Quais os requisitos mínimos que um contrato deve ter?

Todos os dias as pessoas celebram contratos: desde os verbais até os mais complexos que demandam uma formalização no papel. Em ambos os casos, os dois lados têm obrigações a cumprir e direitos se algo der errado. Quando não há um documento expressando o que cabe a cada parte, poderão surgir desentendimentos. É preciso estar atento inclusive às pequenas contratações, mesmo as mais domésticas como uma pequena reforma. Às vezes, a falta de um documento pode gerar danos financeiros e morais que seriam facilmente evitados por meio da formalização. Mas para um contrato atingir a sua finalidade, deve-se observar requisitos mínimos.
É indispensável o detalhamento. Caso contrário, o contratante poderá não obter tudo o que foi combinado, e ainda correr o risco do contratado pleitear na Justiça valores adicionais, argumentando que foram feitos serviços além do objeto contratado. Esquecer de especificar o prazo pode gerar uma expectativa para o contratado e ensejar uma ação de indenização.

● Dados armazenados
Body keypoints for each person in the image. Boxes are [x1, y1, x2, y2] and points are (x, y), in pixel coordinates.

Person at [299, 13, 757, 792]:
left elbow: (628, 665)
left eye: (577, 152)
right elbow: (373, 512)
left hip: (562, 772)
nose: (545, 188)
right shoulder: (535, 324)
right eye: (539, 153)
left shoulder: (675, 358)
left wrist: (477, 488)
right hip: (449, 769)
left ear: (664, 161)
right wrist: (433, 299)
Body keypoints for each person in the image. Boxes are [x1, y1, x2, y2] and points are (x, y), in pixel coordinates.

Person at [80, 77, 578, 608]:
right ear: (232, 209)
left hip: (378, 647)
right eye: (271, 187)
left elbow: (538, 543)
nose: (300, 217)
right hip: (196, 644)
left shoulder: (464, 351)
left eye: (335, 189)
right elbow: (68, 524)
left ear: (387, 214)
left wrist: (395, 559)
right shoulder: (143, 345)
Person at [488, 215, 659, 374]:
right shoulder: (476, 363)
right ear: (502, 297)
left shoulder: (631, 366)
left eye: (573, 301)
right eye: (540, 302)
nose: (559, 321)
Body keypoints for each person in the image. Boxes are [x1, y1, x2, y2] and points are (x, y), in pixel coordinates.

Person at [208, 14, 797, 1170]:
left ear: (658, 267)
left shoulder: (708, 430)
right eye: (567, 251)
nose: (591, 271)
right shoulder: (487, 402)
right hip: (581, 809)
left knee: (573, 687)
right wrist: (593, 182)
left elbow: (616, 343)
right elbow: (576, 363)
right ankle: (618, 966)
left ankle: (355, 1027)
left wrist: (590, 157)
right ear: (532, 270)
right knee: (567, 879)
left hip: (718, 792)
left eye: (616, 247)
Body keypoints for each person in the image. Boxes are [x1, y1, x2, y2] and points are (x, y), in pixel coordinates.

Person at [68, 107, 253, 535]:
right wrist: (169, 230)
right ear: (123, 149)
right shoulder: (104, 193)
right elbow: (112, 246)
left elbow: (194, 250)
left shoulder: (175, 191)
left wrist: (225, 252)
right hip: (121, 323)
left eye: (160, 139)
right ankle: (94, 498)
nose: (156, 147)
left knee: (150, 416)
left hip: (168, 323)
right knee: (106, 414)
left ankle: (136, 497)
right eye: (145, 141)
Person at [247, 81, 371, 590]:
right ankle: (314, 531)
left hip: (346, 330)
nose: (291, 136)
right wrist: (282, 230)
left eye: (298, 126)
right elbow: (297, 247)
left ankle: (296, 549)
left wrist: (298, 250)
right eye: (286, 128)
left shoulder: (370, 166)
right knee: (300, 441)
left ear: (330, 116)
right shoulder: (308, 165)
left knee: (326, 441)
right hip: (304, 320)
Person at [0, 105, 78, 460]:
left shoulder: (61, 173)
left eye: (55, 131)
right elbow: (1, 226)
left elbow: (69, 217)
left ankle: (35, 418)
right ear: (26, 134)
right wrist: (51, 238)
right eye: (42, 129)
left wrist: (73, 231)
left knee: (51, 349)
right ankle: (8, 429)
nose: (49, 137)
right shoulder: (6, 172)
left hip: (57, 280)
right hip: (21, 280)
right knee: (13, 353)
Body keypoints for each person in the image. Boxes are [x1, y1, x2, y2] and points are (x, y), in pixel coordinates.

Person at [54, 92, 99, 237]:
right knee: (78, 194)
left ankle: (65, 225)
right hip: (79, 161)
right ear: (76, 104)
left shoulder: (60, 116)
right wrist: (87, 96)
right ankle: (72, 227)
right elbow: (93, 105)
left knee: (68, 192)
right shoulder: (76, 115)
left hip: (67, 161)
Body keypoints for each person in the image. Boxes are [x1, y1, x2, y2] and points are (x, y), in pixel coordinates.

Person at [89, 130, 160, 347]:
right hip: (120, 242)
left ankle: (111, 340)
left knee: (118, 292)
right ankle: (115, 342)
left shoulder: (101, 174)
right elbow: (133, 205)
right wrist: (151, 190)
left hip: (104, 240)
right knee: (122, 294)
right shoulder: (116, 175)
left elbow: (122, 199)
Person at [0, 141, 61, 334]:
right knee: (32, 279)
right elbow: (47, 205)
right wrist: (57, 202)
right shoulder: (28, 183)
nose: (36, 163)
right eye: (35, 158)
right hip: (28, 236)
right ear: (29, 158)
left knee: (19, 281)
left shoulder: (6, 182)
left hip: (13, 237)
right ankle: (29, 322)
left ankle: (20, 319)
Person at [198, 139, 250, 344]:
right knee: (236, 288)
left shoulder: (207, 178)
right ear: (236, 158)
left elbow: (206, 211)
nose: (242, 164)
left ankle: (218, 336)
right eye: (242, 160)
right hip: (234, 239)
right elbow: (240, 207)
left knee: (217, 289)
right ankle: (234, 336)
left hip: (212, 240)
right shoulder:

● Perguntas a responder
(a) No texto sobre os requisitos mínimos de um contrato, o que pode acontecer se o prazo não for especificado?
(b) Prossiga o texto sobre os requisitos mínimos de um contrato a partir da última frase apresentada.

● Respostas por tarefa
(a) Pode gerar uma expectativa para o contratado e ensejar uma ação de indenização.

(b)
O melhor é esclarecer se no preço estipulado já estão inclusos todos os impostos. Por exemplo, nos contratos de construção, o contratante terá maior segurança se atrelar o pagamento às etapas do cronograma da obra para não ficar com o problema de pagar valor maior que o serviço efetivamente executado e ficar de mãos atadas para fazer com que o contratado execute o restante. O índice de reajuste merece atenção para que não haja discussão posterior.
Quanto às responsabilidades do contratado, deixe tudo em uma cláusula em separado, em especial sobre as obrigações trabalhistas, no caso de prestação de serviços. Uma cláusula de garantias é fundamental para evitar perdas de ambos lados, e não esquecer de eleger a comarca competente para julgar eventuais demandas.